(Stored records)
=== Begin Enclosure ===

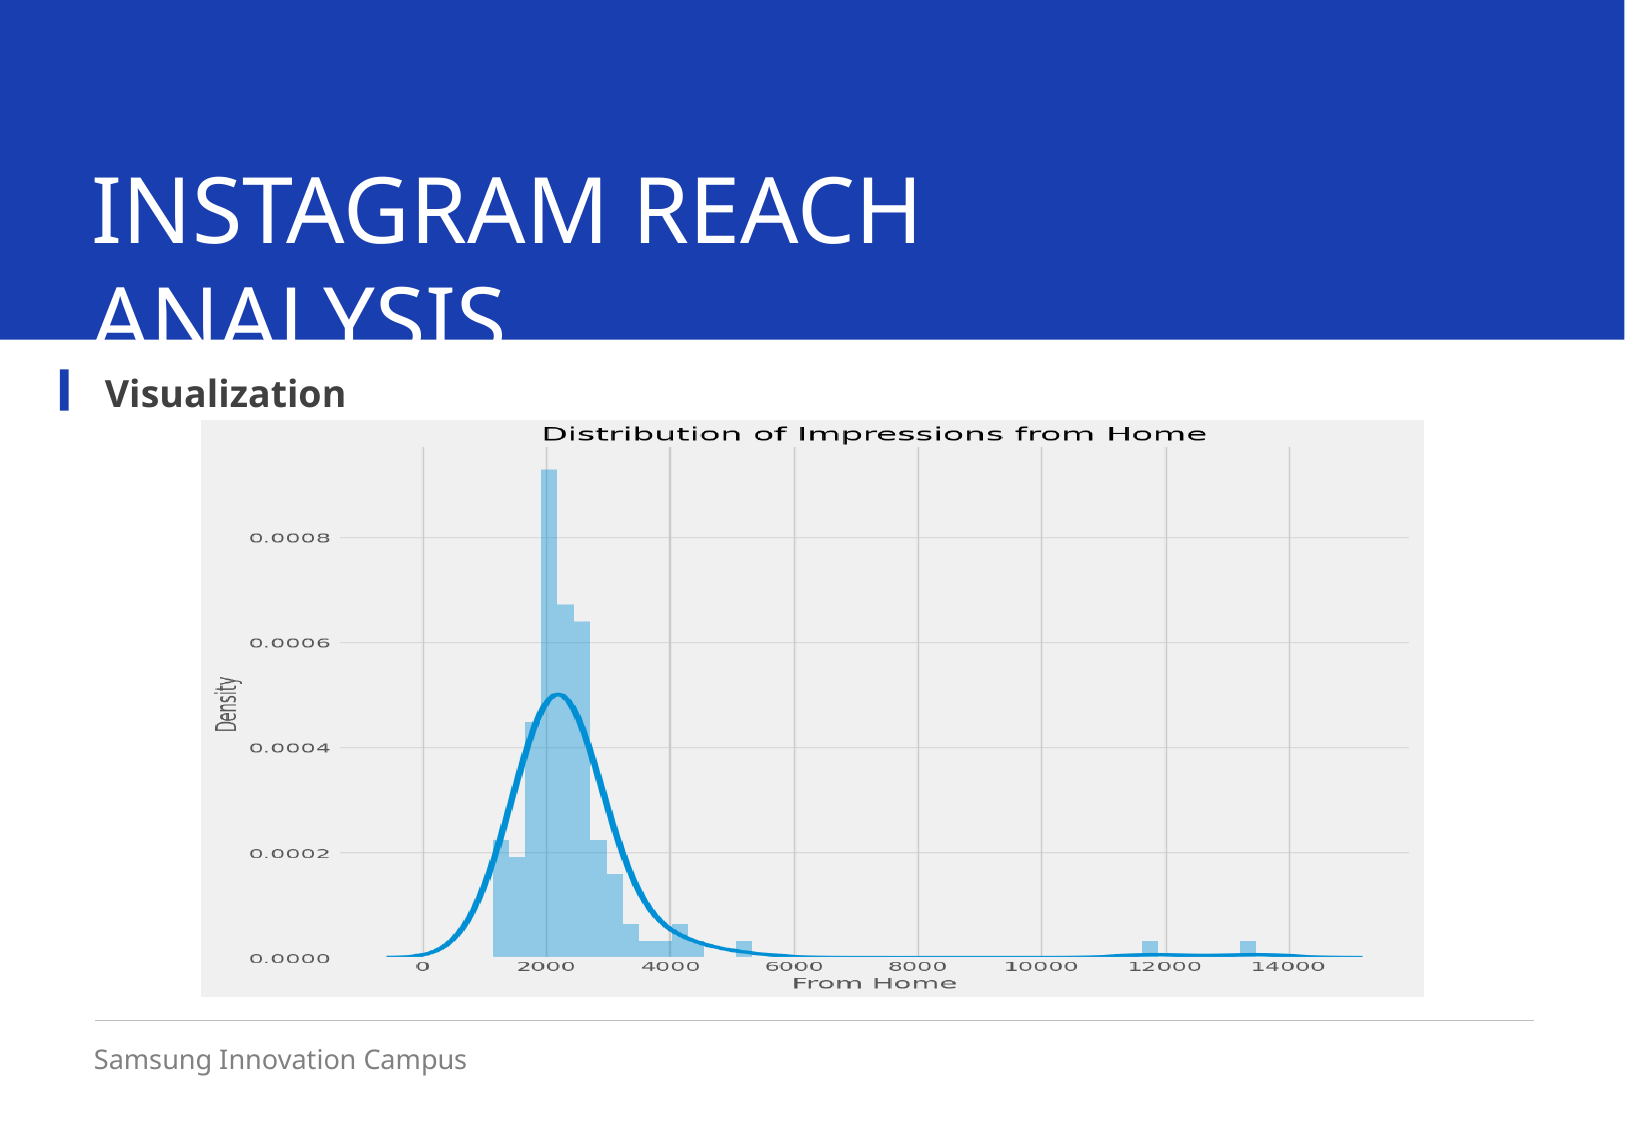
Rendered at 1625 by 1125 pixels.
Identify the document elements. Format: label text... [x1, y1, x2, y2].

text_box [59, 369, 1131, 416]
text_box INSTAGRAM REACH ANALYSIS [91, 151, 1189, 443]
picture [200, 420, 1424, 997]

=== End Enclosure ===

EXERCISE PROMPT: Set down every entry word for word, but omit the pictures.

SOLUTION FOR THIS PROBLEM:
Rendered at 1625 by 1125 pixels.
Identify the document elements. Format: label text... [x1, y1, x2, y2].

text_box [59, 369, 1131, 416]
text_box INSTAGRAM REACH ANALYSIS [91, 151, 1189, 443]
picture [200, 420, 1424, 997]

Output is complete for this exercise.